Question

Let f(P)=16 and f(Q)=24 where P=(4,5) and Q=(4.03,4.96)
Approximate the directional derivative of f at P in the direction of Q.

Answer 1

If it helps, I've found the magnitudes of P and Q.
\[|P|=(4/\sqrt{41},5/\sqrt{41}), |Q|=(0.63,0.78)\]

Answer 2

it looks to me like they want you to use linear approximation or differentials, since \(P\approx Q\)

Answer 3

USE limits of multivariable functions to solve this, i.e use partial derivative definition of limit.

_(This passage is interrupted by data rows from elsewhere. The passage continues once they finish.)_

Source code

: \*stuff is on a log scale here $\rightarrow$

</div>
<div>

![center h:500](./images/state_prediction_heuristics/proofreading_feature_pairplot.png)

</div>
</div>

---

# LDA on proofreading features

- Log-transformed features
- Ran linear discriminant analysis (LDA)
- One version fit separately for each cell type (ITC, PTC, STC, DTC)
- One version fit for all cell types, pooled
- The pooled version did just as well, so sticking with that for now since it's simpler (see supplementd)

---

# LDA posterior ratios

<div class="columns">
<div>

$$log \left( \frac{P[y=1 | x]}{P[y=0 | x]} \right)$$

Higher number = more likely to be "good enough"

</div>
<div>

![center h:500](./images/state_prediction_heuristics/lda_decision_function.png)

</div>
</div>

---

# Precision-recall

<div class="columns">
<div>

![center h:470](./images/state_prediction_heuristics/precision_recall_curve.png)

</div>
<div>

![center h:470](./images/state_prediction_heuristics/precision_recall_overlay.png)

Directional is given by "nabla" the inverted trianlge operator

Answer 4

\[\lim_{h \rightarrow 0}\frac{ f(a+h,b)-f(a,b) }{ h }\]\[\lim_{h \rightarrow 0}\frac{ f(4+h,5)-f(4,5) }{ h }\]\[\lim_{h \rightarrow 0}\frac{ f(4+h,5)-16 }{ h }\]

Answer 5

for vectors \(Q\approx P\), we have the multivariable linear approximation as\[D_{\vec u}f(x,y)\approx f(P)+\nabla f(P)\cdot(Q-P)\]

Answer 6

I'm not sure how to find the gradient of f(P), since it's a whole number.
\[D_u \approx16+gradf(P)*(0.03,-0.04)\]

Answer 7

Oh I messed up...
I am sort of winging it here but I was supposed to write\[f(Q)\approx f(P)+\nabla f(P)\cdot(Q-P)\]So I wonder if we can get to something like\[f(Q)\approx f(P)+D_{\vec Q}f(P)(Q-P)\]somehow, the, solve for \(D_{\vec Q}f(P)\)
not sure about the second formula though; I sort of just made it up...

Answer 8

\[24=16+∇f(P)⋅(0.03,-0.04)\]\[8=∇f(P)⋅(0.03,−0.04)\]Not even sure if I can do that, but I did.

Is your dot in there symbolizing a dot product, or multiplication? I'm assuming it's a dot product.